-- Begin Information provided --

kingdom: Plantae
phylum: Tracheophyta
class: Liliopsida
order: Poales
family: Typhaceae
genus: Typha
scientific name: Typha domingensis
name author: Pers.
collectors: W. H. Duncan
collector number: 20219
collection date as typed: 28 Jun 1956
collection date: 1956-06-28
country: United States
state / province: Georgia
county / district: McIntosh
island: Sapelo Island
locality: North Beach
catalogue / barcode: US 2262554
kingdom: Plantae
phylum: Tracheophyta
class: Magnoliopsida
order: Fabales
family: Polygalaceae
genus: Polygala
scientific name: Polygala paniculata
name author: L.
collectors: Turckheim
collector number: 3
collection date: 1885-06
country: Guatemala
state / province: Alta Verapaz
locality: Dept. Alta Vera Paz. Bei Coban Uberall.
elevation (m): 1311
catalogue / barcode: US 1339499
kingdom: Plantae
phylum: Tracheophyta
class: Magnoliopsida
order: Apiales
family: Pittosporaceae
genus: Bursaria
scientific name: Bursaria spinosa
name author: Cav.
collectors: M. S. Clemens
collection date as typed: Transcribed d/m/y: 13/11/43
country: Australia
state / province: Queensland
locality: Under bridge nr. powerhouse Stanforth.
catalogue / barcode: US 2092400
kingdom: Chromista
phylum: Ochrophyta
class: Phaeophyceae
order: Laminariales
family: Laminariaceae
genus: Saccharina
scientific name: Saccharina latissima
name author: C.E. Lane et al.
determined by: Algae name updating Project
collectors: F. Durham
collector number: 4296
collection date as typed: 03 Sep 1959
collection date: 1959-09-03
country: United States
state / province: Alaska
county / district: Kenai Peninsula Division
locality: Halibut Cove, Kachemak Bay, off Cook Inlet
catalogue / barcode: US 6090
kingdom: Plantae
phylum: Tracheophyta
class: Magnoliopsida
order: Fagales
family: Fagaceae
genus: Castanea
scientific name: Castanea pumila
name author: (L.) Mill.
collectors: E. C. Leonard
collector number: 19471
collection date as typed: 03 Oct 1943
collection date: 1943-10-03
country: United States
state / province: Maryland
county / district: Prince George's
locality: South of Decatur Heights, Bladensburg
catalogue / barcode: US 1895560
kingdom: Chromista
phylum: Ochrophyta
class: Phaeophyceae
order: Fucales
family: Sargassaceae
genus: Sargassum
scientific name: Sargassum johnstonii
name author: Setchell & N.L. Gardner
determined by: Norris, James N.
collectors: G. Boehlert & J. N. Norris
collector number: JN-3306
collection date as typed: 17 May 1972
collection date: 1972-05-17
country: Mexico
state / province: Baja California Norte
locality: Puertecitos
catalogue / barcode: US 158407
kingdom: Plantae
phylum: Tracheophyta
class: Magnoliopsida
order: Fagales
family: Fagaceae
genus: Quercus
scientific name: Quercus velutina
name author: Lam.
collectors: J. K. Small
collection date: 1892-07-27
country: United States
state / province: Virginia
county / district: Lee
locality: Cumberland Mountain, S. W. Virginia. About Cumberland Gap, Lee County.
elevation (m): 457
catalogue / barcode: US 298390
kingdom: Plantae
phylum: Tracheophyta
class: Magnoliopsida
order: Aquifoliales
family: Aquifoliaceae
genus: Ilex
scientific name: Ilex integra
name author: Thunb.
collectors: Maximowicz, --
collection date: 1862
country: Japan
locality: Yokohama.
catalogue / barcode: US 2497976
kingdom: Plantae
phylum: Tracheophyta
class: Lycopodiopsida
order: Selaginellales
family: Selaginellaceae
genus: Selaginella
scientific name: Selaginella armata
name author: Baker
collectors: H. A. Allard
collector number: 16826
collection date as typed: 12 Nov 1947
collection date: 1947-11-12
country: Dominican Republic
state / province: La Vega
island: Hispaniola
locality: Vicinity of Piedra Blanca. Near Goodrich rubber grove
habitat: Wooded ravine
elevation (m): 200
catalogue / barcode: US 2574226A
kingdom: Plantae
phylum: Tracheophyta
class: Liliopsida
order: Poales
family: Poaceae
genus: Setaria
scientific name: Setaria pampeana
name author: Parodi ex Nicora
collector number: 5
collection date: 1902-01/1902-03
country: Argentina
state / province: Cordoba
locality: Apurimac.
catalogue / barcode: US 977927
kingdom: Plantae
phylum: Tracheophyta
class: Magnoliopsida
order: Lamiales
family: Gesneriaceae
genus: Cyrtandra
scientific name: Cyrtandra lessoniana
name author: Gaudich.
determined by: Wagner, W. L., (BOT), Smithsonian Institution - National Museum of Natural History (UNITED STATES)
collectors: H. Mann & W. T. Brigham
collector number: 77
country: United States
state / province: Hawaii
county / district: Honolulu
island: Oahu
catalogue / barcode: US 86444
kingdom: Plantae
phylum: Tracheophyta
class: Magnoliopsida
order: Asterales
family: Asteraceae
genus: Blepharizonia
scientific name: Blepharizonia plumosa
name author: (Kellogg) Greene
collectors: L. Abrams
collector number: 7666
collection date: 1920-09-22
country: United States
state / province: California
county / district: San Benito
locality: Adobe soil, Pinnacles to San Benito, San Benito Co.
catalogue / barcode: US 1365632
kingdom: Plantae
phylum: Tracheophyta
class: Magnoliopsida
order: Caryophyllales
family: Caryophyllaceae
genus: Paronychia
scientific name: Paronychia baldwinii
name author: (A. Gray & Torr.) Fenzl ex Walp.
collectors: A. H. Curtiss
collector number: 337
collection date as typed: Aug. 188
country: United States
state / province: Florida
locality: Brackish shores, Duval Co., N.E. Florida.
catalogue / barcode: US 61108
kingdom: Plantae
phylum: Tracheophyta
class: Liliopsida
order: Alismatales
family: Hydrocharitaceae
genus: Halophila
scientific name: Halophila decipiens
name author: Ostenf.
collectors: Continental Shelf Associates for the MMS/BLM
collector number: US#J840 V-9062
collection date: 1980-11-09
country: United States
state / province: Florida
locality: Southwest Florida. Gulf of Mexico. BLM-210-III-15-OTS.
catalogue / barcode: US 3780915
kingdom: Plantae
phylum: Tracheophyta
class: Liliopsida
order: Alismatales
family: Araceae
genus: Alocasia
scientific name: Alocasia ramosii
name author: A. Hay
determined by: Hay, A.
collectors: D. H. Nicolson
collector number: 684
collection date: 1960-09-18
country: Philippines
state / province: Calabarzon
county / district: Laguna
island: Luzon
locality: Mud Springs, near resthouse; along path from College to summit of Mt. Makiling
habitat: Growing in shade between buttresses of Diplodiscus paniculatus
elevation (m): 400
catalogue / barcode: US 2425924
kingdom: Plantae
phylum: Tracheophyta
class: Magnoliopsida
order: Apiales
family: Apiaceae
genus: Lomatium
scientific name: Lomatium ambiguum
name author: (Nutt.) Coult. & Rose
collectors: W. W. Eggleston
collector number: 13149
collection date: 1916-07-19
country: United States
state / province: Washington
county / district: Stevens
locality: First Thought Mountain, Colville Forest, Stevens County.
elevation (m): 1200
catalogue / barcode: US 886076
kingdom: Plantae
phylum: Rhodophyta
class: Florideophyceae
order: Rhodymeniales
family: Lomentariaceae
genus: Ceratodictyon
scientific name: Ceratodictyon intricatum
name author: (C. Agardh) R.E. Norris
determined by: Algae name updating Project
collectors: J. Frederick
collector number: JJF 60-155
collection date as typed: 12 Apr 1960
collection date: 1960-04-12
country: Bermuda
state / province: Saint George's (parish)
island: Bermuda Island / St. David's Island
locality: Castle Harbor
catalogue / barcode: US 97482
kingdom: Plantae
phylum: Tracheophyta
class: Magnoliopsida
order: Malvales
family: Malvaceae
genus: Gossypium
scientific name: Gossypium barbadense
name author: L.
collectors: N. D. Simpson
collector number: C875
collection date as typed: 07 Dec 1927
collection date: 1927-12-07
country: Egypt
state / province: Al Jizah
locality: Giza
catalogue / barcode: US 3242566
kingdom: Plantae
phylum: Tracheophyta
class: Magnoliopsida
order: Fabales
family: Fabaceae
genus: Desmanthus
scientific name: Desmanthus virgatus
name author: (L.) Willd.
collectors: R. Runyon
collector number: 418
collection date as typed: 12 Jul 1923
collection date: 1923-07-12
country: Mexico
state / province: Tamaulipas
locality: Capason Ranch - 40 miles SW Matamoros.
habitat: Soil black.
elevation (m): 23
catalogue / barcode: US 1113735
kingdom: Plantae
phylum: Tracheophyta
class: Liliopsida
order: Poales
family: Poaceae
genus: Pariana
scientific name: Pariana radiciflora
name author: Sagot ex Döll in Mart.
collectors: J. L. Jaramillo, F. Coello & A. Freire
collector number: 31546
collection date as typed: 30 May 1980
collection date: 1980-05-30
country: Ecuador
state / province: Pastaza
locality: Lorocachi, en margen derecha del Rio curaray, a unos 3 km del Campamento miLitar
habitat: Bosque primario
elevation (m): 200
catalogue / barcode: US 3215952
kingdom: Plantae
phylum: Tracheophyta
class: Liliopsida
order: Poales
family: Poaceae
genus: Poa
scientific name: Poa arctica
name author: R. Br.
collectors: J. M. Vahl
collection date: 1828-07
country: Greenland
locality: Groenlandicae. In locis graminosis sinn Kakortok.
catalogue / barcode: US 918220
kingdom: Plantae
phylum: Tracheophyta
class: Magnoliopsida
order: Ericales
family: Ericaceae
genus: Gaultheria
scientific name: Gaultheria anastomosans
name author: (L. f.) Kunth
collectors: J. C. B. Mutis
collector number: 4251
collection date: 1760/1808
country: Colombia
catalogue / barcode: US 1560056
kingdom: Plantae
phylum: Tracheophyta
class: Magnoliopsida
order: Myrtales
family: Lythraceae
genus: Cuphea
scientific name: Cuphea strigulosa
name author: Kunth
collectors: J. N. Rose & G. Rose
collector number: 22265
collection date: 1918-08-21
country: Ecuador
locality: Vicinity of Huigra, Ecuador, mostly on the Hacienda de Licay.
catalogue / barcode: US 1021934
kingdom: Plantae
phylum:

-- End Information provided --

Challenge >> Turn the part of the entries above that opens with the line containing "catalogue / barcode: US 2092400" and closes with the line containing "county / district: Lee" into a numbered list, leaving out any blank lines.

Answer to this task >>
1. catalogue / barcode: US 2092400
2. kingdom: Chromista
3. phylum: Ochrophyta
4. class: Phaeophyceae
5. order: Laminariales
6. family: Laminariaceae
7. genus: Saccharina
8. scientific name: Saccharina latissima
9. name author: C.E. Lane et al.
10. determined by: Algae name updating Project
11. collectors: F. Durham
12. collector number: 4296
13. collection date as typed: 03 Sep 1959
14. collection date: 1959-09-03
15. country: United States
16. state / province: Alaska
17. county / district: Kenai Peninsula Division
18. locality: Halibut Cove, Kachemak Bay, off Cook Inlet
19. catalogue / barcode: US 6090
20. kingdom: Plantae
21. phylum: Tracheophyta
22. class: Magnoliopsida
23. order: Fagales
24. family: Fagaceae
25. genus: Castanea
26. scientific name: Castanea pumila
27. name author: (L.) Mill.
28. collectors: E. C. Leonard
29. collector number: 19471
30. collection date as typed: 03 Oct 1943
31. collection date: 1943-10-03
32. country: United States
33. state / province: Maryland
34. county / district: Prince George's
35. locality: South of Decatur Heights, Bladensburg
36. catalogue / barcode: US 1895560
37. kingdom: Chromista
38. phylum: Ochrophyta
39. class: Phaeophyceae
40. order: Fucales
41. family: Sargassaceae
42. genus: Sargassum
43. scientific name: Sargassum johnstonii
44. name author: Setchell & N.L. Gardner
45. determined by: Norris, James N.
46. collectors: G. Boehlert & J. N. Norris
47. collector number: JN-3306
48. collection date as typed: 17 May 1972
49. collection date: 1972-05-17
50. country: Mexico
51. state / province: Baja California Norte
52. locality: Puertecitos
53. catalogue / barcode: US 158407
54. kingdom: Plantae
55. phylum: Tracheophyta
56. class: Magnoliopsida
57. order: Fagales
58. family: Fagaceae
59. genus: Quercus
60. scientific name: Quercus velutina
61. name author: Lam.
62. collectors: J. K. Small
63. collection date: 1892-07-27
64. country: United States
65. state / province: Virginia
66. county / district: Lee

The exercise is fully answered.